Data storage devices are available in varying levels of quality and performance. Typically, the level of quality and performance is inversely proportional to the cost of the storage device. Because the importance of being able to quickly access data, the frequency of data access, and the level of reliability required varies widely among different users and different types of stored data, not all data needs to be stored in high performance storage devices. Also a vast majority of stored data is usually never accessed or accessed only infrequently. Thus, in order to minimize the costs associated with data storage, each piece of data should be stored in a storage device having an appropriate quality and performance level in accordance with the attributes of the data being stored and the needs of the users of the data.
Another issue that storage administrators frequently encounter is low utilization of existing storage resources. Due to recent explosive growth in the amount of data being stored, many administrators do not have enough human resources to closely manage the entire storage system. As a result, it is nearly impossible for administrators to manually manage the expansion of every volume in the system on a day-to-day basis. This lack of manpower to closely manage each volume causes many volumes to be over-allocated so as to be prepared for the possible addition of a large amount of data, which may in fact never occur. This over-allocation ties up huge amounts of unutilized space in conventional storage systems.
Tiered storage is a solution for reducing the cost of storing data by differentiating various types of data, and then storing the data in storage devices that are selected to provide an appropriate level of reliability and performance. For example, a SAN (Storage Area Network) may include plural storage tiers such as a high reliability, high performance, and premium cost first tier that may be used for important data that is accessed often, and a lower reliability, lower performance, and less expensive second tier that may be used for archive data or other infrequently-accessed data. Data can be stored according to a classified type, owner, or the like, and also may be migrated between tiers based on various situations and contingencies. Thus, by using these various levels of tiered storage resources, the total cost of storage can be reduced, while required access speed or reliability for specific data can still be maintained.
Furthermore, thin provisioning is a solution that helps improve the efficiency of storage utilization and eliminate wasted capacity. Thin provisioning systems typically present a virtualized full-volume capacity to a host computer.
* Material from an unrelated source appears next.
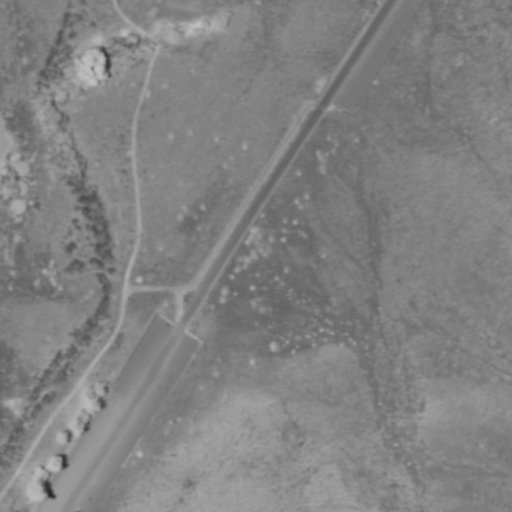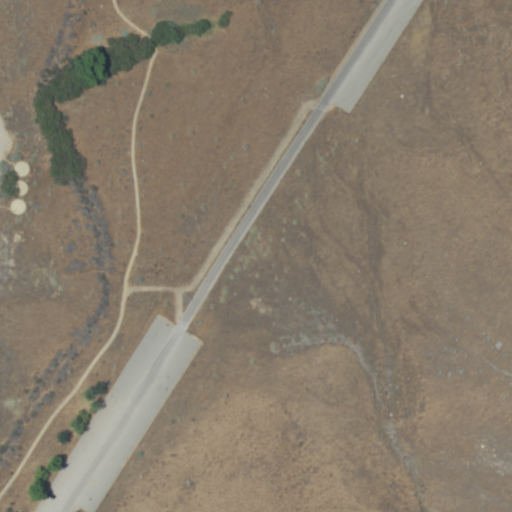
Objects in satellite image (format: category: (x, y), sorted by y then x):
road: (1, 126)
road: (227, 252)
parking lot: (86, 447)
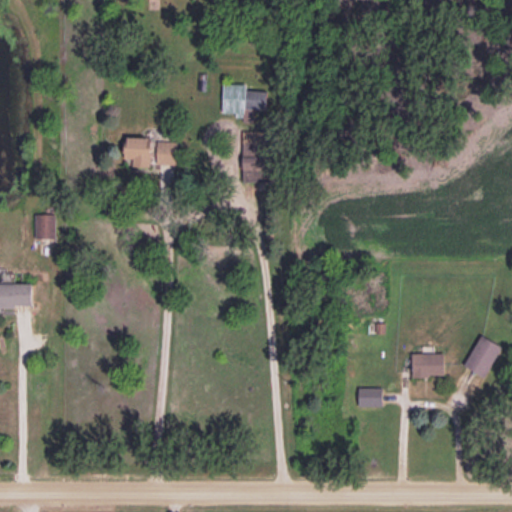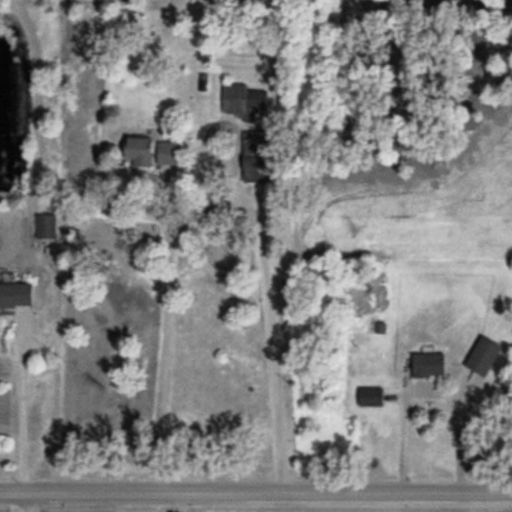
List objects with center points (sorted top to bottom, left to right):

However, the system actually only allocates real storage capacity to particular portions the thin provisioned volume when the particular portion of the volume receives data to be stored. The units of partial storage capacity allocated to a thin provisioned volume may be referred to as “chunks”, and the chunks of storage may be carved from a storage extent referred to as a “thin provisioning pool” at the time that a chunk is requested. Plural thin provisioned virtual volumes can share a thin provisioning chunk pool. By this arrangement, free space can be flexibly managed, which can reduce the amount of unutilized space in the storage system.
Each of the solutions discussed above can individually help achieve cost reduction and improve system utilization, but attempts to use these two solutions in the same storage system have not been successful in producing the desired increases in efficiency of capacity utilization. Since typically every tier maintains at least one respective thin provisioning pool which is created from storage resources of that tier, when there are a number N of tiers in the storage system, then a number N of redundant free spaces is produced in the storage system. Accordingly, when these multiple free spaces are not utilized, it adds to the overall cost of the system.
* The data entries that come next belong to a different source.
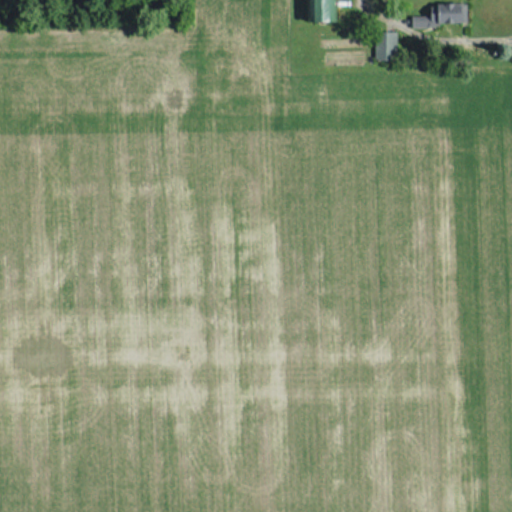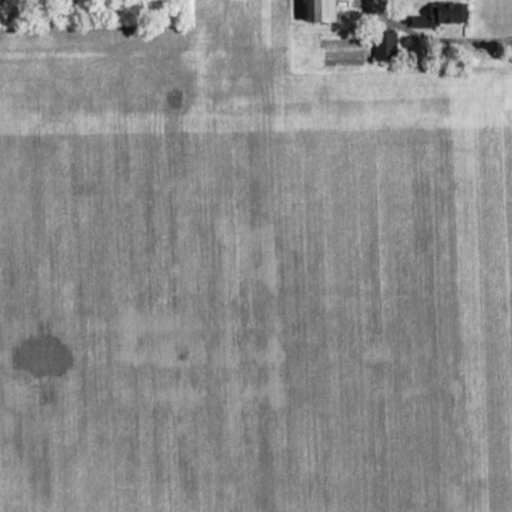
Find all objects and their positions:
building: (315, 10)
building: (439, 16)
building: (381, 46)
crop: (250, 280)
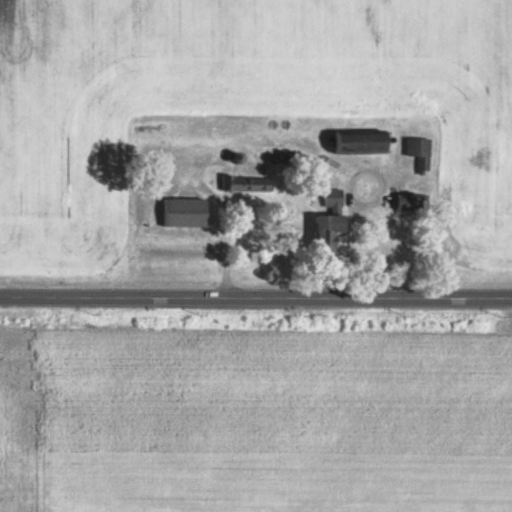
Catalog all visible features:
building: (363, 142)
building: (421, 151)
building: (245, 184)
building: (335, 194)
building: (186, 212)
building: (172, 218)
building: (332, 226)
road: (256, 301)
Related art includes US Pat. Appl. Pub. 2004/0162958, to Kano et al., entitled “Automated On-Line Capacity Expansion Method for Storage Device”, filed Feb. 23, 2004; US Pat. Appl. Pub. 2006/0069862, to Kano et al., entitled “Method for Managing Volume Groups Considering Storage Tiers”, filed Sep. 29, 2004; and U.S. patent application Ser. No. 11/605,440, to Atsushi Murase, filed Nov. 29, 2006, the entire disclosures of which are incorporated herein by reference.